February 24, 2015 -- Combining blood tests with sonography findings significantly outperformed ultrasound alone for diagnosing or ruling out pediatric appendicitis, and the combination could also reduce the number of CT scans in children, according to research published online in the Journal of the American College of Surgeons.
In a retrospective study of 845 children seen in the emergency department between 2010 and 2012 for suspected appendicitis, researchers from Boston Children's Hospital found that 51% of ultrasound studies were considered to be equivocal. However, the use of blood test data -- specifically, white blood cell (WBC) count and polymorphonuclear leukocyte differential (PMN%) -- increased negative predictive value (NPV) from 41.9% to 95.8% in these patients, a statistically significant difference (p under 0.001).
In the 18% of patients who had only primary signs of appendicitis on ultrasound, such as increased blood flow or thickening of the appendix wall, the risk of appendicitis increased from 79.1% to 91.3% when the lab studies indicated a bacterial infection. In the 24% of patients who had only secondary signs of appendicitis, such as fat near the appendix, the appendicitis risk climbed from 89.1% to 96.8% when laboratory results were abnormal (JACS, January 30, 2015).
Notably, the researchers said that using the tests could obviate the need for CT. Following guidelines recommending against the use of CT for very high-risk and low-risk categories based on combined ultrasound and laboratory data would have avoided 101 (27.1%) of the 373 CT exams performed during the study period.
"Although our results reflect the experience of a single freestanding children's hospital, the conceptual approach described in this study for characterizing predictive profiles on the basis of laboratory and sonographic data is likely to be generalizable to many, if not all, hospitals that treat appendicitis in the pediatric population," said senior author and pediatric surgeon Dr.
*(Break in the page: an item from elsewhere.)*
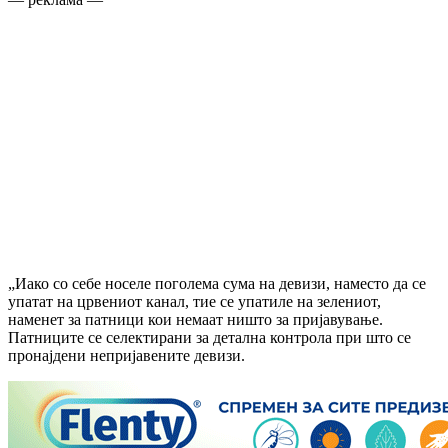
„Иако со себе носеле поголема сума на девизи, наместо да се
упатат на црвениот канал, тие се упатиле на зелениот,
наменет за патници кои немаат ништо за пријавување.
Патниците се селектирани за детална контрола при што се
пронајдени непријавените девизи.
Shawn Rangel.
However, instead of suggesting that other institutions adopt their sonographic categories or lab value thresholds for pediatric appendicitis, the researchers advocate that hospitals work with their own radiologists and emergency department physicians to develop a customized approach for categorizing sonographic findings. They should then "develop risk profiles that are tailor-made for their patients after incorporation of their institution's laboratory data," he said in a statement.
"Institutions can use the risk profiles as educational vehicles and clinical guideline decision tools to help emergency department physicians and surgeons avoid unnecessary [CT] scans and admissions for observation for very low-risk patients, and avoid treatment delays in very high-risk patients," Rangel said.